Por Roberto Carvalho
Há alguns anos, tenho a honra de ser morador do nosso Santa Tereza e há muitos anos, espiritual e culturalmente, já faço parte do dia-a-dia da comunidade, que é, como nenhum outro lugar, a cara e o coração de BH.
Em todas as grandes cidades do mundo, o conflito entre o falso progresso e a preservação dos valores humanos e urbanísticos sempre se fez presente. Na nossa BH, infelizmente, não poderia ser diferente. A cidade cresceu, viu seu centro histórico perder identidade, ser esvaziado, seus bairros mais marcantes serem engolidos pela especulação imobiliária, e pouco se preservou. Santa Tereza do Morro dos Piolhos resistiu, lutou e manteve viva sua cultura, sua gente, suas casas e seus valores.
Quando se fala em BH, o mundo todo reverencia a música, o teatro, o Clube da Esquina, os escritores, os artistas, as serestas, a gastronomia, os botecos inigualáveis. Dessa forma, diretamente reverencia o tradicionalíssimo bairro de Santa Tereza, lugar do encontro de tudo isso, da cultura e da convivência.
No momento em que a especulação imobiliária tentou subir os arranha-céus, o bairro todo se levantou e disse um sonoro “não”. Exemplo para BH, o local conquistou na luta, na mobilização, na conscientização, a lei de Área de Diretrizes Especiais (ADE). Isto é o que poderíamos chamar de uma lei imexível. Não podemos admitir nenhuma alteração ou sequer discussão. Conhecemos esta história: faz-se uma concessão para depois mudarem o todo. E, atualmente, existe esse perigo real no projeto proposto para a utilização do Mercado Distrital do bairro.
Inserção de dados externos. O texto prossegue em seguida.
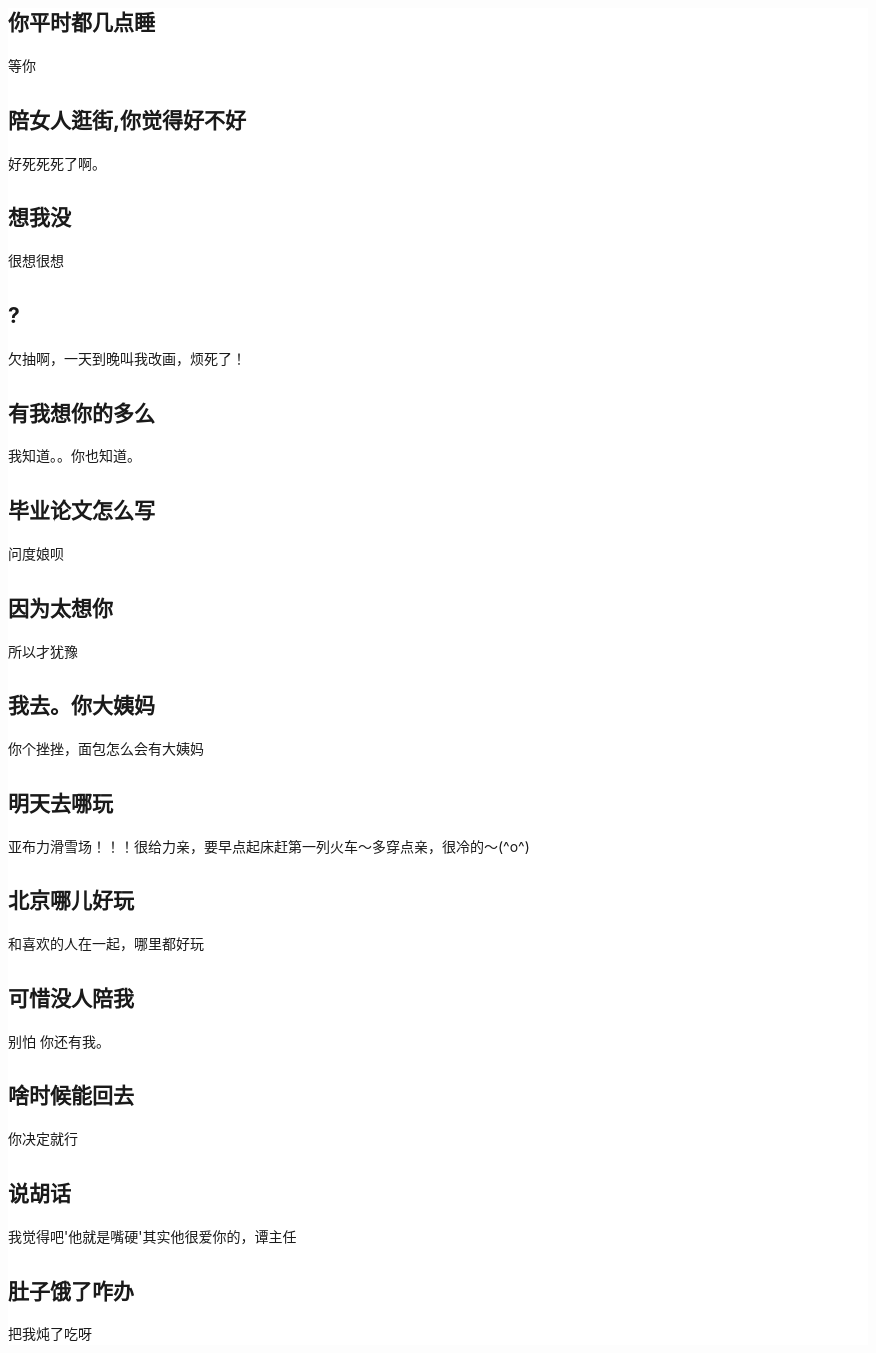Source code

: ## 你平时都几点睡
等你

## 陪女人逛街,你觉得好不好
好死死死了啊。

## 想我没
很想很想

## ?
欠抽啊，一天到晚叫我改画，烦死了！

## 有我想你的多么
我知道。。你也知道。

## 毕业论文怎么写
问度娘呗

## 因为太想你
所以才犹豫

## 我去。你大姨妈
你个挫挫，面包怎么会有大姨妈

## 明天去哪玩
亚布力滑雪场！！！很给力亲，要早点起床赶第一列火车〜多穿点亲，很冷的〜(^o^)

## 北京哪儿好玩
和喜欢的人在一起，哪里都好玩

## 可惜没人陪我
别怕 你还有我。

## 啥时候能回去
你决定就行

## 说胡话
我觉得吧'他就是嘴硬'其实他很爱你的，谭主任

## 肚子饿了咋办
把我炖了吃呀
Quando fui vice-prefeito, no mandato anterior, defendi a revitalização do Mercado Distrital de Santa Tereza, que, propositalmente, foi abandonado e sucateado. Defendi e defendo que seja transformado numa Escola de Gastronomia: o melhor do Mercado Central, dos botecos do bairro, além de espaço cultural. Uma síntese, portanto, de Santa Tereza. Coloquei publicamente esta proposta e posição.
Infelizmente, a parte da administração que detém a palavra final preferiu deixar o Mercado completamente abandonado. O que a população democraticamente decidiu não foi respeitado pela administração municipal. Uma escola terceirizada para a indústria automobilística não corresponde e não coaduna com a vocação de Santa Tereza, que é, fundamentalmente, cultural e gastronômica. Estaríamos, aliás, perdendo mais uma espaço público privilegiado, como perdemos absurdamente o Mercado Distrital da Barroca, em plena Av. do Contorno, que se tornará um hospital particular. Além disso, essa escola, que pode perfeitamente ocupar outros locais já terceirizados na cidade, seria frequentada por quatro mil alunos, o que interferiria sobremaneira em todo o fluxo do bairro, que, certamente, não suporta tal movimento diário. Ou seja, abrir-se-ia a famigerada brecha para a construção de grandes prédios, imensas avenidas e a consequente total descaracterização do local.
Mais uma vez, é hora de unirmos todos os segmentos, todos os movimentos, todos os que honrosamente fizeram e fazem a história do nosso bairro, que é de toda a cidade. Uma administração municipal existe para respeitar e fazer o que a comunidade decide e quer. A gastronomia e cultura são como o pulsar e o cantar de Santa Tereza.
Como morador e cidadão belo-horizontino, coloco-me ao lado de todos os que não aceitam que se passe por cima da história e dos moradores.
Não aceitemos que se mude, de forma alguma, a ADE, pois ela é uma conquista irreversível.
Santa Tereza é história viva, patrimônio e referência para toda BH.